Personal information
- Nationality: Poland
- Born: 19 November 2001 (age 24) Tomaszów Lubelski, Poland

Sport
- Sport: Skiing
- Club: MULKS Grupa Oscar Tomaszów Lubelski

World Cup career
- Seasons: 6 – (2018–present)
- Indiv. starts: 33
- Indiv. podiums: 0
- Team starts: 6
- Team podiums: 0
- Overall titles: 0 – (62nd in 2021)
- Discipline titles: 0

Medal record
Women's cross-country skiing
Representing Poland
U23 World Championships
| Silver medal – second place | 2022 Lygna | Individual sprint |
Junior World Championships
| Gold medal – first place | 2021 Vuokatti | Individual sprint |
| Silver medal – second place | 2019 Lahti | Individual sprint |
European Youth Olympic Winter Festival
| Gold medal – first place | 2019 Sarajevo | Individual sprint |
| Bronze medal – third place | 2019 Sarajevo | 7.5 km classical |

= Monika Skinder =

Polish cross-country skier (born 2001)

Monika Skinder (born 19 November 2001) is a Polish cross-country skier. She competed at the 2022 Winter Olympics, in Women's 10 kilometre classical, Women's sprint, and Women's 4 × 5 kilometre relay.

==Life and career==
She was born on 19 November 2001 in Tomaszów Lubelski, Lublin Voivodeship, Poland. She represents the MULKS Grupa Oscar Tomaszów Lubelski sports club.

On 5 January 2016, she made her debut start at an international-level FIS event in cross-country skiing in Štrbské Pleso, Slovakia, where she claimed second place. At the 2018 Junior World Championships, she won the silver medal in the sprint. She made her World Cup debut on 3 March 2017 in Lahti, she finished in 55th place in the sprint event.

In 2019, she won the gold medal in girls' sprint as well as the bronze medal in girls' 7.5 km classical at the 2019 European Youth Olympic Winter Festival in Sarajevo.

In 2021, she won the gold medal in the girls' sprint at the 2021 Nordic Junior World Ski Championships in Vuokatti, Finland.

Work to complete.
a – Using the Monika Skinder profile, explain in one to three sentences why the medal record includes two 2019 Sarajevo entries under the European Youth Olympic Winter Festival.
b – Write out the passage of the Monika Skinder profile starting at "Monika Skinder (born" and ending at "5 kilometre relay.", reproducing it word for word.

Data shown.
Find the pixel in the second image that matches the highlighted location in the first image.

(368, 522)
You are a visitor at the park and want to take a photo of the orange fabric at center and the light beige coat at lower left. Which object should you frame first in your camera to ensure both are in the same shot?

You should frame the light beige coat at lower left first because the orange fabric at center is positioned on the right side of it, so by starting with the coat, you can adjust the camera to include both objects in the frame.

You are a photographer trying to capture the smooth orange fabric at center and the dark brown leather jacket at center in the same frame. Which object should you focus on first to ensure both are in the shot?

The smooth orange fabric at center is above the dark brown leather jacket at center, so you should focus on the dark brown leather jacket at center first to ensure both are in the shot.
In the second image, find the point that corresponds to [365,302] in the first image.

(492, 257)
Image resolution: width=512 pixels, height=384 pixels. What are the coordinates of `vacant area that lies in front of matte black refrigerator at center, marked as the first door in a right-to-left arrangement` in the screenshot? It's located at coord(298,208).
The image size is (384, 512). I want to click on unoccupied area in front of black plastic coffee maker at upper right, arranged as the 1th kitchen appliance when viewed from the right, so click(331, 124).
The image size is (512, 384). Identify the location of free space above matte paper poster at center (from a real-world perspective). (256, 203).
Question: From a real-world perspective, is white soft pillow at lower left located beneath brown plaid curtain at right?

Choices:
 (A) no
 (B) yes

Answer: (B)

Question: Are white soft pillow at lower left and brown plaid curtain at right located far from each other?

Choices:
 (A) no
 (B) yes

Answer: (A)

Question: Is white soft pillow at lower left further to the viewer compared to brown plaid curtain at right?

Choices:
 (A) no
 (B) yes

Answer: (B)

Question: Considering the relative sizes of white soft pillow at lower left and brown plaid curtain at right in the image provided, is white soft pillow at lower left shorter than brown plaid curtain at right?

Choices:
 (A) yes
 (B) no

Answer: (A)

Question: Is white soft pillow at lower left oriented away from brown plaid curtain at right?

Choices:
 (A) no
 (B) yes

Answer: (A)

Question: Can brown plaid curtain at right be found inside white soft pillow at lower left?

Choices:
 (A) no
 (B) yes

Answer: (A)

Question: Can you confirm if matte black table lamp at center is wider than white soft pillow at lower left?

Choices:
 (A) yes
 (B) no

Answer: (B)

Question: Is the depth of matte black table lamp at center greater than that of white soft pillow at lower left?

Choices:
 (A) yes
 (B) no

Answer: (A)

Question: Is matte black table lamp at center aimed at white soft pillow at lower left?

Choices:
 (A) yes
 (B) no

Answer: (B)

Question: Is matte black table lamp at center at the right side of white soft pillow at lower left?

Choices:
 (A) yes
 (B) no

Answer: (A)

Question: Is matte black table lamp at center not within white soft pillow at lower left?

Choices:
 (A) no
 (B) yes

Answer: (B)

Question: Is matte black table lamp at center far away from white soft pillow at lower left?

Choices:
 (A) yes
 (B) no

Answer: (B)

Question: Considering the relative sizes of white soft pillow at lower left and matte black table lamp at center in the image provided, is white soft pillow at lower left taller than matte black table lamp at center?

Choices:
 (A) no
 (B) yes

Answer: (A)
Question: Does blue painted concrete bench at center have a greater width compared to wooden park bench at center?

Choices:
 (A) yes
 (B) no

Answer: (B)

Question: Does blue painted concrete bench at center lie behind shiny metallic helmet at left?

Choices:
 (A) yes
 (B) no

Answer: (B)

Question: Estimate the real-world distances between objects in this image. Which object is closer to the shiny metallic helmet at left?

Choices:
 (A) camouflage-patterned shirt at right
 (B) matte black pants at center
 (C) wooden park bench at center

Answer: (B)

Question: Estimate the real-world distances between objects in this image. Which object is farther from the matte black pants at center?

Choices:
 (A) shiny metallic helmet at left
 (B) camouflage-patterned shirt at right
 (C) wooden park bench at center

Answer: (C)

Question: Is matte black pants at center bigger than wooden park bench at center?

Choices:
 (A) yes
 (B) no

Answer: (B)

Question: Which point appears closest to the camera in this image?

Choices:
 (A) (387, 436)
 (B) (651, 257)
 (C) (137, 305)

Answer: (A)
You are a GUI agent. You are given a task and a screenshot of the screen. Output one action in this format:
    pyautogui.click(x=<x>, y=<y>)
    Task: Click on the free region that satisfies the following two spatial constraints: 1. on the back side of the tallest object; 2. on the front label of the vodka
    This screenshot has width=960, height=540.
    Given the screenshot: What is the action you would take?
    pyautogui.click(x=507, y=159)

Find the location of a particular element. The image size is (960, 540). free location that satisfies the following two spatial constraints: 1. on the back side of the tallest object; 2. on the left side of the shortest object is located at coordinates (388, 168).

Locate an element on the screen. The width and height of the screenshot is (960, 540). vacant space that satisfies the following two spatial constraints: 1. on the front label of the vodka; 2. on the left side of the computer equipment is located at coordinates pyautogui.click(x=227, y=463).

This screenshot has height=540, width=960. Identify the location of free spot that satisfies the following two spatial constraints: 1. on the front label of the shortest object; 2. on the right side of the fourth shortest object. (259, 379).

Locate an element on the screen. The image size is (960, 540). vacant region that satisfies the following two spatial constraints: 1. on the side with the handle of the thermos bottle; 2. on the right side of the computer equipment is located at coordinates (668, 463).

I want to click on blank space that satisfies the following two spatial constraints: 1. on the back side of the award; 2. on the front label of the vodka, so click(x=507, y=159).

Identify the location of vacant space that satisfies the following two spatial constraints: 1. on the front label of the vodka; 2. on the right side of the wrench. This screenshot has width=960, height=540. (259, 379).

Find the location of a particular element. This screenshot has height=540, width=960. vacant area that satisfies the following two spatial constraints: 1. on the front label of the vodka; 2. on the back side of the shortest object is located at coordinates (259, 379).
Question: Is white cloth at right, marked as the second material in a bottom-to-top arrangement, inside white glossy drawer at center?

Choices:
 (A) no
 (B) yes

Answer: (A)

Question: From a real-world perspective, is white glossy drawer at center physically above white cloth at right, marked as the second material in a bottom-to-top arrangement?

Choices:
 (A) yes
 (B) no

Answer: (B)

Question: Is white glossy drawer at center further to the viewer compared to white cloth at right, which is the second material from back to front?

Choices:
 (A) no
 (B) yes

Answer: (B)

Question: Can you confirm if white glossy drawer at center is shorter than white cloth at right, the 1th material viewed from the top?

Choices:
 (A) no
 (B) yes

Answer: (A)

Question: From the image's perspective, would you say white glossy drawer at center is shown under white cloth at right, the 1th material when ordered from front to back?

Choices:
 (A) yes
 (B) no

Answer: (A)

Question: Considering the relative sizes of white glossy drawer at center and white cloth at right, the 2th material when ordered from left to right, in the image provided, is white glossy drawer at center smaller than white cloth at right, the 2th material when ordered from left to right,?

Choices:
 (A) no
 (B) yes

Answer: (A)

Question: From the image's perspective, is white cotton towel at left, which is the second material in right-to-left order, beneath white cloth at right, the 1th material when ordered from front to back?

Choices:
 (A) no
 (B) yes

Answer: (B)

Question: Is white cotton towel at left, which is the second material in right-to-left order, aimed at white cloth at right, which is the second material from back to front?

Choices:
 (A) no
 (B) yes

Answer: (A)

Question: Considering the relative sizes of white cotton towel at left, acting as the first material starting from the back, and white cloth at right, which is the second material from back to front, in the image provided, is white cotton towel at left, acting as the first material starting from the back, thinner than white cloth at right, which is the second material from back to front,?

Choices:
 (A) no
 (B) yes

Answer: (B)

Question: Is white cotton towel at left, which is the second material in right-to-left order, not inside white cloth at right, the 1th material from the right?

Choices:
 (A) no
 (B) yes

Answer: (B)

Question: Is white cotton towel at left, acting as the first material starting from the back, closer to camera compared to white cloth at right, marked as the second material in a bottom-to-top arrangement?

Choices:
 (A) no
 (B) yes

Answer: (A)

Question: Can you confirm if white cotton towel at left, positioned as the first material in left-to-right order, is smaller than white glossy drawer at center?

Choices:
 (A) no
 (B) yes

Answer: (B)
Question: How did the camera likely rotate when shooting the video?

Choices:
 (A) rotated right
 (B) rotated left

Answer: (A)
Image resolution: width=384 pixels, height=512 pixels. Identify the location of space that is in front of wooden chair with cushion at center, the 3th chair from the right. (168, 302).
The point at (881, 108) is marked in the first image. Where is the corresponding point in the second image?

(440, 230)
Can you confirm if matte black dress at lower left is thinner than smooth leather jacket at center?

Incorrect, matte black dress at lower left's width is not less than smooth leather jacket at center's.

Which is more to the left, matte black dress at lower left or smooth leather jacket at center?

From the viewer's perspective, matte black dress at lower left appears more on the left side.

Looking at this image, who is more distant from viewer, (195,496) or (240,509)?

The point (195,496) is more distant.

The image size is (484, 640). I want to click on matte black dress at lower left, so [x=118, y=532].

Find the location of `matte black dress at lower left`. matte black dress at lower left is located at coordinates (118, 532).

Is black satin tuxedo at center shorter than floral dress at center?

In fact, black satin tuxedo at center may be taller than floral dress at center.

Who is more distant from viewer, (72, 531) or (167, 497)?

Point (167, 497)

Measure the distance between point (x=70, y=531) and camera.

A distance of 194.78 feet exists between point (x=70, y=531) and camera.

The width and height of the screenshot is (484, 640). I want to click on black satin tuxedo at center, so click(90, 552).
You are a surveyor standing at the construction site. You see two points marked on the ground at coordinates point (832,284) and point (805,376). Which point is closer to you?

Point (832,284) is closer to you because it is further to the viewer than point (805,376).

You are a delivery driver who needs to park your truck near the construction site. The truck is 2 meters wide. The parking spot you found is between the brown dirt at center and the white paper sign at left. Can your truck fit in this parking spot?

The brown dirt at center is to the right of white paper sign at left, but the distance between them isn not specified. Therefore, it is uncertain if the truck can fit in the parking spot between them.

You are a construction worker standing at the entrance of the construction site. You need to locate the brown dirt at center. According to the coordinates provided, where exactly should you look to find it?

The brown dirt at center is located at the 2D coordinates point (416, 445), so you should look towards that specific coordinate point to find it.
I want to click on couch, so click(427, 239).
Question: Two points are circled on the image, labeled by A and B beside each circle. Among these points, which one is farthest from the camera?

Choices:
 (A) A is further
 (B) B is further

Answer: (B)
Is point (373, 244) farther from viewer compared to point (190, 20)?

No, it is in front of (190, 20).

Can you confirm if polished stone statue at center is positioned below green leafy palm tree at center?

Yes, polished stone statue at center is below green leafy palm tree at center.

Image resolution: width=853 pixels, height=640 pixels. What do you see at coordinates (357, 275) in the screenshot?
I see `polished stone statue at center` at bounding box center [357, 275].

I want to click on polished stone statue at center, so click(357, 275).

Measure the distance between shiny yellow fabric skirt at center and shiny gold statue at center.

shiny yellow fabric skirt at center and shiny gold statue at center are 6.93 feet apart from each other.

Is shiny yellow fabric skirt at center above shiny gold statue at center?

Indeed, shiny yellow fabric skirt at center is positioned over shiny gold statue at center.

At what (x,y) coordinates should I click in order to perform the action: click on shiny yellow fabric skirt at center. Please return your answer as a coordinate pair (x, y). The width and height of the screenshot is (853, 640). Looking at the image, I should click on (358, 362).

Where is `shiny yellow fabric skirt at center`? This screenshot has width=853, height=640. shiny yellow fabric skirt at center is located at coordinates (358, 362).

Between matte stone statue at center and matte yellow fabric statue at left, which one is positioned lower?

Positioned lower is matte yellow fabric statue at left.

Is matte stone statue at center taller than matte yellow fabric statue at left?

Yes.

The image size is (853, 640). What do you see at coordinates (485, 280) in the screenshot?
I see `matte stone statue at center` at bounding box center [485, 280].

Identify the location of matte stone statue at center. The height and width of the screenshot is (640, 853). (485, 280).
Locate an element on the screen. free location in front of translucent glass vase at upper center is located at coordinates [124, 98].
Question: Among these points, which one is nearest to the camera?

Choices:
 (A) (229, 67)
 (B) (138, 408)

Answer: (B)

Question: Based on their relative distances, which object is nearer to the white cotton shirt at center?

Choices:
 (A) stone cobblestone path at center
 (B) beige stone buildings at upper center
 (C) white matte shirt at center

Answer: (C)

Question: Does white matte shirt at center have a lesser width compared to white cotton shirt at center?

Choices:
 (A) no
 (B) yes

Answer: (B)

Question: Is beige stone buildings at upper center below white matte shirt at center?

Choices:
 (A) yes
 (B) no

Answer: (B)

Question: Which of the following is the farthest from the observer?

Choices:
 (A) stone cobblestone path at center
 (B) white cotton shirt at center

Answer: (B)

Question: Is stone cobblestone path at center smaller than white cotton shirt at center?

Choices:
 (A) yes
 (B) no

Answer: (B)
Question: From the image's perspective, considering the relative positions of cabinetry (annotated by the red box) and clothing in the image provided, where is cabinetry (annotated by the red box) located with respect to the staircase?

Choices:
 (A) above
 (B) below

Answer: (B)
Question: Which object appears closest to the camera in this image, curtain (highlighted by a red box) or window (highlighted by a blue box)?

Responses for each task.
a – The profile states that in 2019 she won the gold medal in the girls' sprint and the bronze medal in the girls' 7.5 km classical at the European Youth Olympic Winter Festival in Sarajevo. Those two results account for the gold entry for the individual sprint and the bronze entry for the 7.5 km classical.

b –
Monika Skinder (born 19 November 2001) is a Polish cross-country skier. She competed at the 2022 Winter Olympics, in Women's 10 kilometre classical, Women's sprint, and Women's 4 × 5 kilometre relay.